- _INSTRUCTIONS FOR THE TASK_: Leaving the images out, output each entry below exactly.

Dataset entries:
- - -

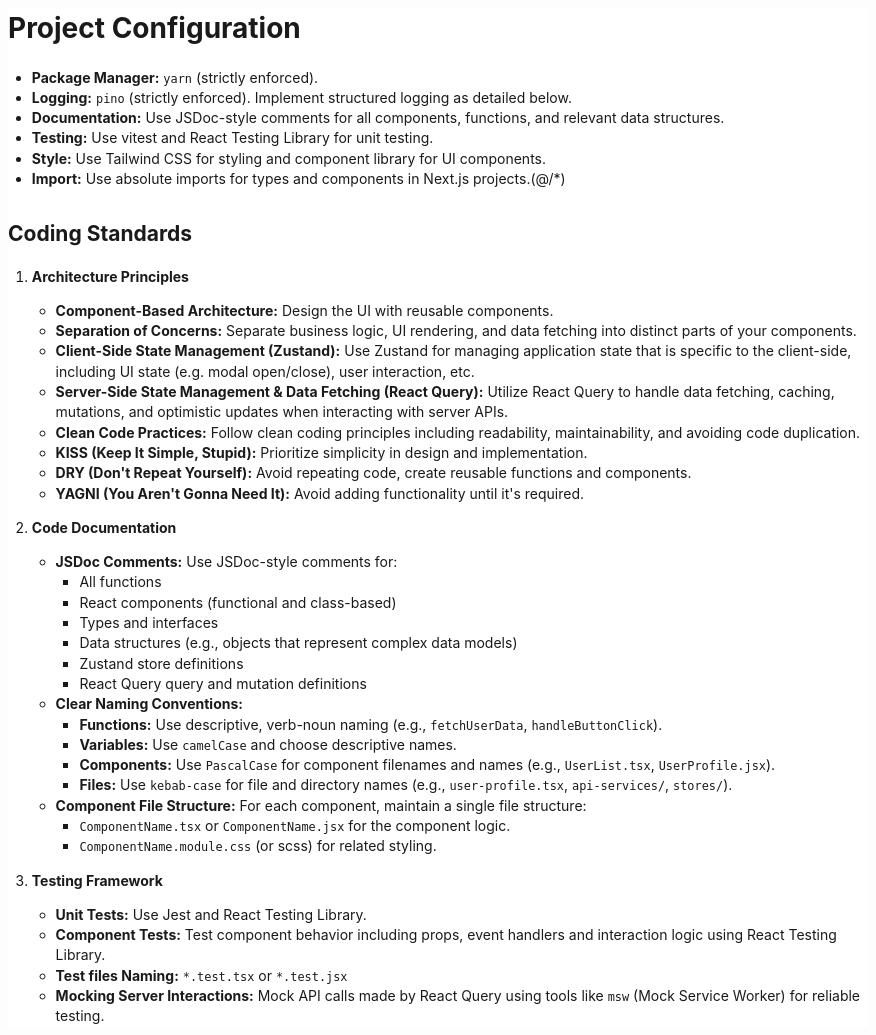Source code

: # Project Configuration

- **Package Manager:** `yarn` (strictly enforced).
- **Logging:** `pino` (strictly enforced). Implement structured logging as detailed below.
- **Documentation:** Use JSDoc-style comments for all components, functions, and relevant data structures.
- **Testing:** Use vitest and React Testing Library for unit testing.
- **Style:** Use Tailwind CSS for styling and component library for UI components.
- **Import:** Use absolute imports for types and components in Next.js projects.(@/\*)

## Coding Standards

1. **Architecture Principles**

   - **Component-Based Architecture:** Design the UI with reusable components.
   - **Separation of Concerns:** Separate business logic, UI rendering, and data fetching into distinct parts of your components.
   - **Client-Side State Management (Zustand):** Use Zustand for managing application state that is specific to the client-side, including UI state (e.g. modal open/close), user interaction, etc.
   - **Server-Side State Management & Data Fetching (React Query):** Utilize React Query to handle data fetching, caching, mutations, and optimistic updates when interacting with server APIs.
   - **Clean Code Practices:** Follow clean coding principles including readability, maintainability, and avoiding code duplication.
   - **KISS (Keep It Simple, Stupid):** Prioritize simplicity in design and implementation.
   - **DRY (Don't Repeat Yourself):** Avoid repeating code, create reusable functions and components.
   - **YAGNI (You Aren't Gonna Need It):** Avoid adding functionality until it's required.

2. **Code Documentation**

   - **JSDoc Comments:** Use JSDoc-style comments for:
     - All functions
     - React components (functional and class-based)
     - Types and interfaces
     - Data structures (e.g., objects that represent complex data models)
     - Zustand store definitions
     - React Query query and mutation definitions
   - **Clear Naming Conventions:**
     - **Functions:** Use descriptive, verb-noun naming (e.g., `fetchUserData`, `handleButtonClick`).
     - **Variables:** Use `camelCase` and choose descriptive names.
     - **Components:** Use `PascalCase` for component filenames and names (e.g., `UserList.tsx`, `UserProfile.jsx`).
     - **Files:** Use `kebab-case` for file and directory names (e.g., `user-profile.tsx`, `api-services/`, `stores/`).
   - **Component File Structure:** For each component, maintain a single file structure:
     - `ComponentName.tsx` or `ComponentName.jsx` for the component logic.
     - `ComponentName.module.css` (or scss) for related styling.

3. **Testing Framework**

   - **Unit Tests:** Use Jest and React Testing Library.
   - **Component Tests:** Test component behavior including props, event handlers and interaction logic using React Testing Library.
   - **Test files Naming:** `*.test.tsx` or `*.test.jsx`
   - **Mocking Server Interactions:** Mock API calls made by React Query using tools like `msw` (Mock Service Worker) for reliable testing.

- - -

- _ANSWER SPACE_:
Source code

: # Project Configuration

- **Package Manager:** `yarn` (strictly enforced).
- **Logging:** `pino` (strictly enforced). Implement structured logging as detailed below.
- **Documentation:** Use JSDoc-style comments for all components, functions, and relevant data structures.
- **Testing:** Use vitest and React Testing Library for unit testing.
- **Style:** Use Tailwind CSS for styling and component library for UI components.
- **Import:** Use absolute imports for types and components in Next.js projects.(@/\*)

## Coding Standards

1. **Architecture Principles**

   - **Component-Based Architecture:** Design the UI with reusable components.
   - **Separation of Concerns:** Separate business logic, UI rendering, and data fetching into distinct parts of your components.
   - **Client-Side State Management (Zustand):** Use Zustand for managing application state that is specific to the client-side, including UI state (e.g. modal open/close), user interaction, etc.
   - **Server-Side State Management & Data Fetching (React Query):** Utilize React Query to handle data fetching, caching, mutations, and optimistic updates when interacting with server APIs.
   - **Clean Code Practices:** Follow clean coding principles including readability, maintainability, and avoiding code duplication.
   - **KISS (Keep It Simple, Stupid):** Prioritize simplicity in design and implementation.
   - **DRY (Don't Repeat Yourself):** Avoid repeating code, create reusable functions and components.
   - **YAGNI (You Aren't Gonna Need It):** Avoid adding functionality until it's required.

2. **Code Documentation**

   - **JSDoc Comments:** Use JSDoc-style comments for:
     - All functions
     - React components (functional and class-based)
     - Types and interfaces
     - Data structures (e.g., objects that represent complex data models)
     - Zustand store definitions
     - React Query query and mutation definitions
   - **Clear Naming Conventions:**
     - **Functions:** Use descriptive, verb-noun naming (e.g., `fetchUserData`, `handleButtonClick`).
     - **Variables:** Use `camelCase` and choose descriptive names.
     - **Components:** Use `PascalCase` for component filenames and names (e.g., `UserList.tsx`, `UserProfile.jsx`).
     - **Files:** Use `kebab-case` for file and directory names (e.g., `user-profile.tsx`, `api-services/`, `stores/`).
   - **Component File Structure:** For each component, maintain a single file structure:
     - `ComponentName.tsx` or `ComponentName.jsx` for the component logic.
     - `ComponentName.module.css` (or scss) for related styling.

3. **Testing Framework**

   - **Unit Tests:** Use Jest and React Testing Library.
   - **Component Tests:** Test component behavior including props, event handlers and interaction logic using React Testing Library.
   - **Test files Naming:** `*.test.tsx` or `*.test.jsx`
   - **Mocking Server Interactions:** Mock API calls made by React Query using tools like `msw` (Mock Service Worker) for reliable testing.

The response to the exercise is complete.